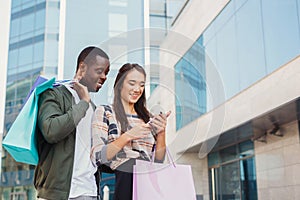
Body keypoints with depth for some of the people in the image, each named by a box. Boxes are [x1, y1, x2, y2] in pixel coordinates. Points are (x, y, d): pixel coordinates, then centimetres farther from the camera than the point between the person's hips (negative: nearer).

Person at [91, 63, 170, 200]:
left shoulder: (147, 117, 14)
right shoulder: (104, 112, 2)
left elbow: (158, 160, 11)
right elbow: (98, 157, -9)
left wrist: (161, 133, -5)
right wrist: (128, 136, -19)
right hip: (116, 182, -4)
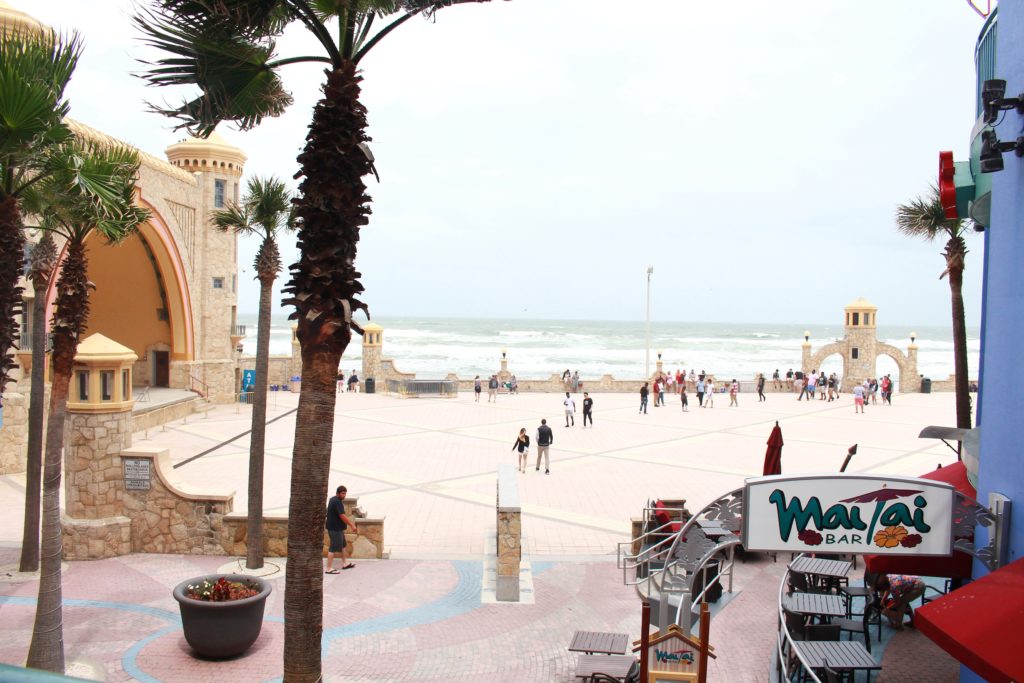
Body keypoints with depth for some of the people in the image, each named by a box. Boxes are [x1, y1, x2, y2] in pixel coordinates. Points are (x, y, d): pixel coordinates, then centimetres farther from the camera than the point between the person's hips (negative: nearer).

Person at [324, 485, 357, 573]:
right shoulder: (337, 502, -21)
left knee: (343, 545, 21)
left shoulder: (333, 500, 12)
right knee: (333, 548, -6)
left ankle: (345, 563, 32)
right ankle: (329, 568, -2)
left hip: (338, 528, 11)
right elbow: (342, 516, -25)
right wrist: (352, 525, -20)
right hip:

# # # # #

Required action. Reproduce all of the items above with "pixel coordinates" replaced by "image coordinates" wherever it occurs, leaving everything else unchanged. Omit the pictures from your answer.

Expected answer.
Body keypoints with depth for some of the people in the image, each named by a box. Boxes are [x1, y1, x2, y2] in image coordinates. Points are (x, y, d): image coordinates, then centimetres farther from the camera than the point between the person's hips (negative: nearer).

Person at [91, 63, 170, 200]:
left shoulder: (147, 117, 14)
right shoulder: (104, 112, 2)
left elbow: (158, 160, 11)
right elbow: (98, 157, -9)
left wrist: (161, 133, -5)
right wrist: (128, 136, -19)
right hip: (116, 182, -4)
Body keypoints with depth for some of the people in the image, each named by a box. Boxes are [x1, y1, x2, y2] in image coordinates. Points are (x, y, d): image coordinates, then centimetres farther from the camera than the point between the person's hips (negative: nearer).

Person at [324, 485, 357, 573]:
right shoulder: (337, 502, -21)
left knee: (343, 545, 21)
left shoulder: (333, 500, 12)
right knee: (333, 548, -6)
left ankle: (345, 563, 32)
right ankle: (329, 568, -2)
left hip: (338, 528, 11)
right elbow: (342, 516, -25)
right wrist: (352, 525, -20)
right hip:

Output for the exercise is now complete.